O ex-chefe de Estado brasileiro Jair Bolsonaro declarou sua intenção de apoiar seu filho mais velho, o senador Flávio Bolsonaro, como candidato à presidência nas eleições de 2026, de acordo com informações da CNN Brasil divulgadas nesta sexta-feira. A confirmação deste apoio político acontece em um período em que Bolsonaro cumpre uma sentença de 27 anos de prisão por envolvimento em um golpe de estado, suscitando imediatamente reações no cenário político e repercussões econômicas no Brasil.
A decisão foi rapidamente recebida com entusiasmo pelo Partido Liberal (PL), cujo presidente, Valdemar Costa Neto, afirmou ao jornal O Globo que a escolha é irreversível. “Está confirmado. O Flávio me disse que nosso Capitão ratificou sua candidatura. Bolsonaro falou, e isso está decidido. Estamos juntos”, declarou, demonstrando total alinhamento com o ex-presidente.
Fontes anônimas próximas à família Bolsonaro indicaram que o ex-presidente comunicou sua intenção ao filho durante uma visita à sede da Polícia Federal em Brasília, onde se encontra detido. De acordo com essas fontes, a escolha de Flávio Bolsonaro é um elemento chave na reestruturação da estratégia política do chamado “bolsonarismo” para 2026.

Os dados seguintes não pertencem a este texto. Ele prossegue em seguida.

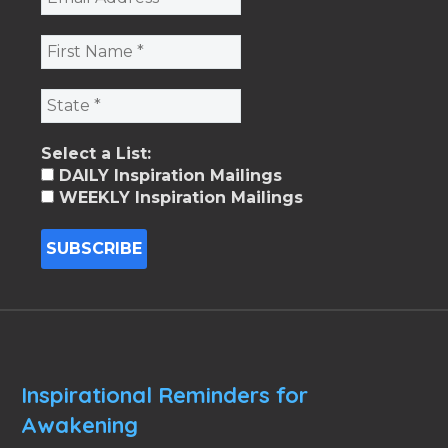
Select a List:
DAILY Inspiration Mailings
WEEKLY Inspiration Mailings
Inspirational Reminders for
Awakening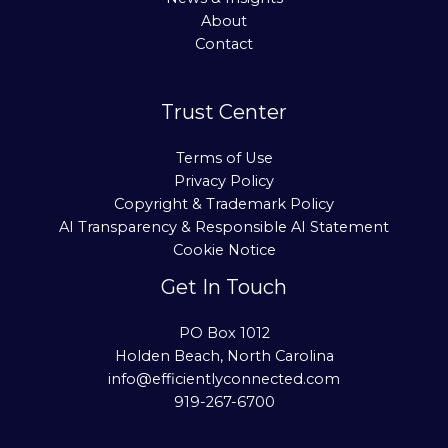
About
Contact
Trust Center
Terms of Use
Privacy Policy
Copyright & Trademark Policy
AI Transparency & Responsible AI Statement
Cookie Notice
Get In Touch
PO Box 1012
Holden Beach, North Carolina
info@efficientlyconnected.com
919-267-6700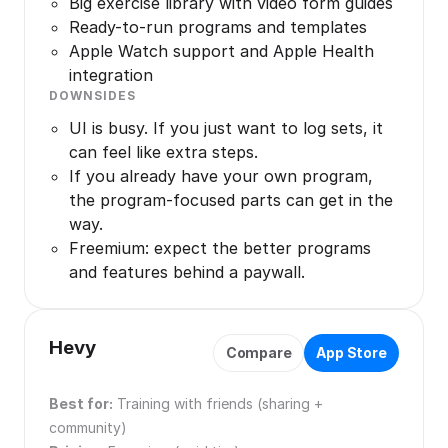
Big exercise library with video form guides
Ready-to-run programs and templates
Apple Watch support and Apple Health
integration
DOWNSIDES
UI is busy. If you just want to log sets, it
can feel like extra steps.
If you already have your own program,
the program-focused parts can get in the
way.
Freemium: expect the better programs
and features behind a paywall.
Hevy
Compare
App Store
Best for:
Training with friends (sharing +
community)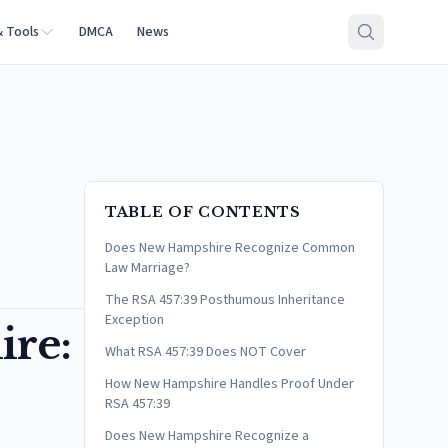
& Tools
DMCA
News
TABLE OF CONTENTS
Does New Hampshire Recognize Common
Law Marriage?
The RSA 457:39 Posthumous Inheritance
Exception
re:
What RSA 457:39 Does NOT Cover
How New Hampshire Handles Proof Under
RSA 457:39
Does New Hampshire Recognize a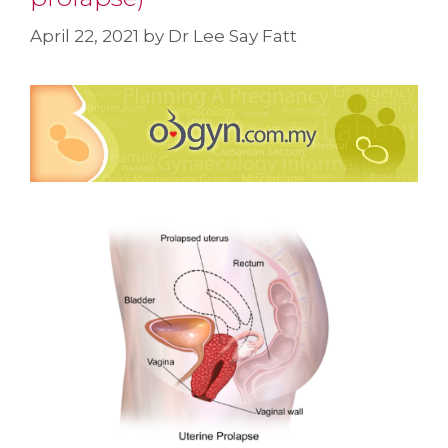
April 22, 2021
by
Dr Lee Say Fatt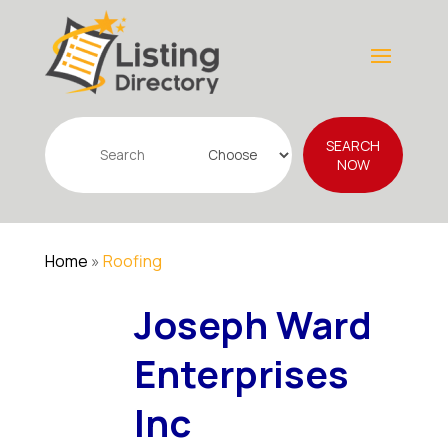
Search
SEARCH
for
NOW
Home
»
Roofing
Joseph Ward
Enterprises
Inc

Esse movimento ocorre semanas após Michelle Bolsonaro ter deixado a possibilidade de concorrer ao mesmo cargo em aberto. Em outubro, quando questionada pela agência France-Presse, a ex-primeira-dama ressaltou que “qualquer decisão sobre possíveis candidaturas passará por uma discussão aprofundada” com Jair Bolsonaro, acrescentando que a escolha seria “resultado de orações para discernir a missão que Deus pode querer me confiar”. Essa declaração provocou especulações sobre um possível papel importante da ex-primeira-dama na corrida sucessória.

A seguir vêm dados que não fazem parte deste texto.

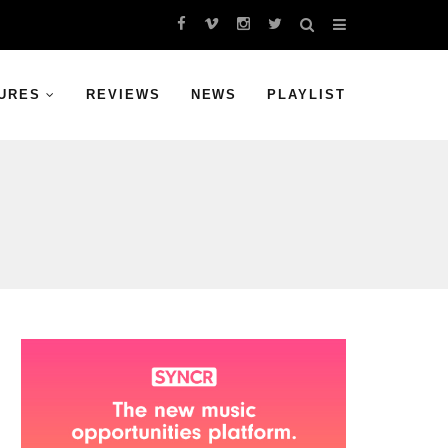
URES
REVIEWS
NEWS
PLAYLIST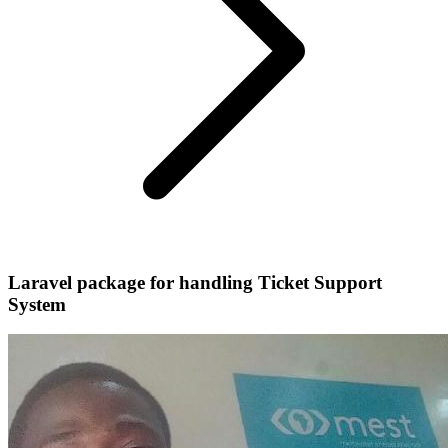
Laravel package for handling Ticket Support
System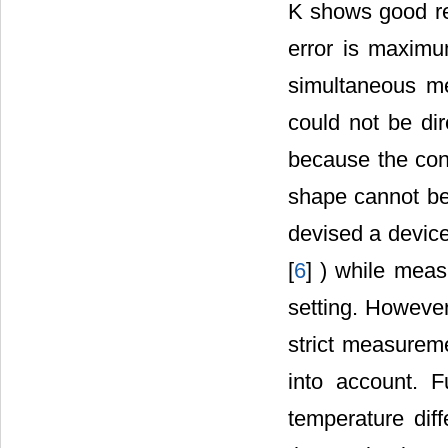
K shows good res
error is maximu
simultaneous me
could not be dir
because the cont
shape cannot be 
devised a devic
[
6
] ) while meas
setting. Howeve
strict measureme
into account. 
temperature dif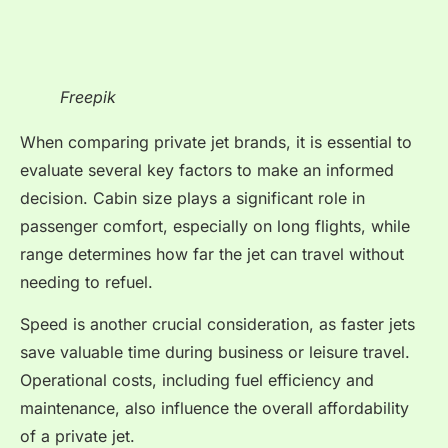
Freepik
When comparing private jet brands, it is essential to
evaluate several key factors to make an informed
decision. Cabin size plays a significant role in
passenger comfort, especially on long flights, while
range determines how far the jet can travel without
needing to refuel.
Speed is another crucial consideration, as faster jets
save valuable time during business or leisure travel.
Operational costs, including fuel efficiency and
maintenance, also influence the overall affordability
of a private jet.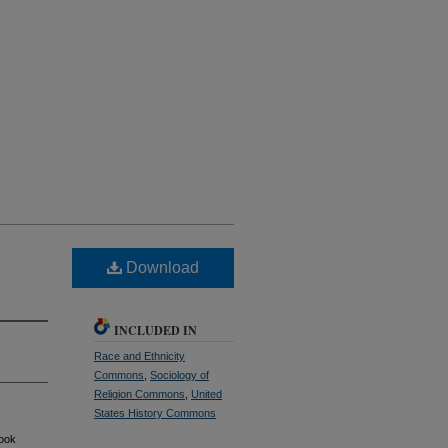
Download
INCLUDED IN
Race and Ethnicity
Commons
,
Sociology of
Religion Commons
,
United
States History Commons
book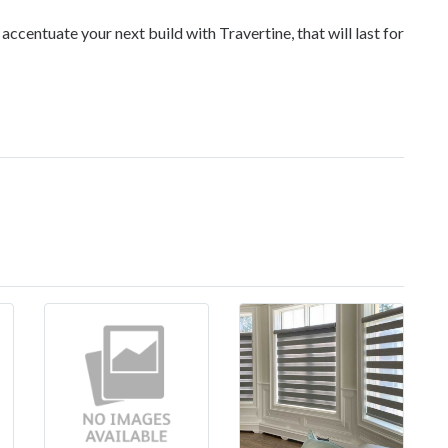
accentuate your next build with Travertine, that will last for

A declaração de que Flávio Bolsonaro entrará na disputa pelo Palácio da Alvorada gerou reações imediatas nos mercados financeiros. Nesta sexta-feira, a moeda brasileira caiu mais de 1,5% em relação ao dólar americano, enquanto o índice Bovespa recuou 1,8%, refletindo a percepção de incerteza associada à sua candidatura.
A resposta dos investidores demonstra o impacto político da família Bolsonaro e o elevado nível de polarização em torno do processo eleitoral de 2026.
Além de Flávio Bolsonaro e da possibilidade, ainda que remota, de Michelle Bolsonaro se candidatar, outras figuras da direita estão surgindo como possíveis adversários do atual presidente, Lula da Silva, que assumiu o cargo em janeiro de 2023.
Entre os nomes mencionados estão Ronaldo Caiado, governador de Goiás; Ratinho Jr., governador do Paraná; Romeu Zema, governador de Minas Gerais; e Tarcísio de Freitas, governador de São Paulo. A diversidade de candidatos promete fragmentar o campo político conservador, criando um cenário eleitoral complexo e intensamente contestado.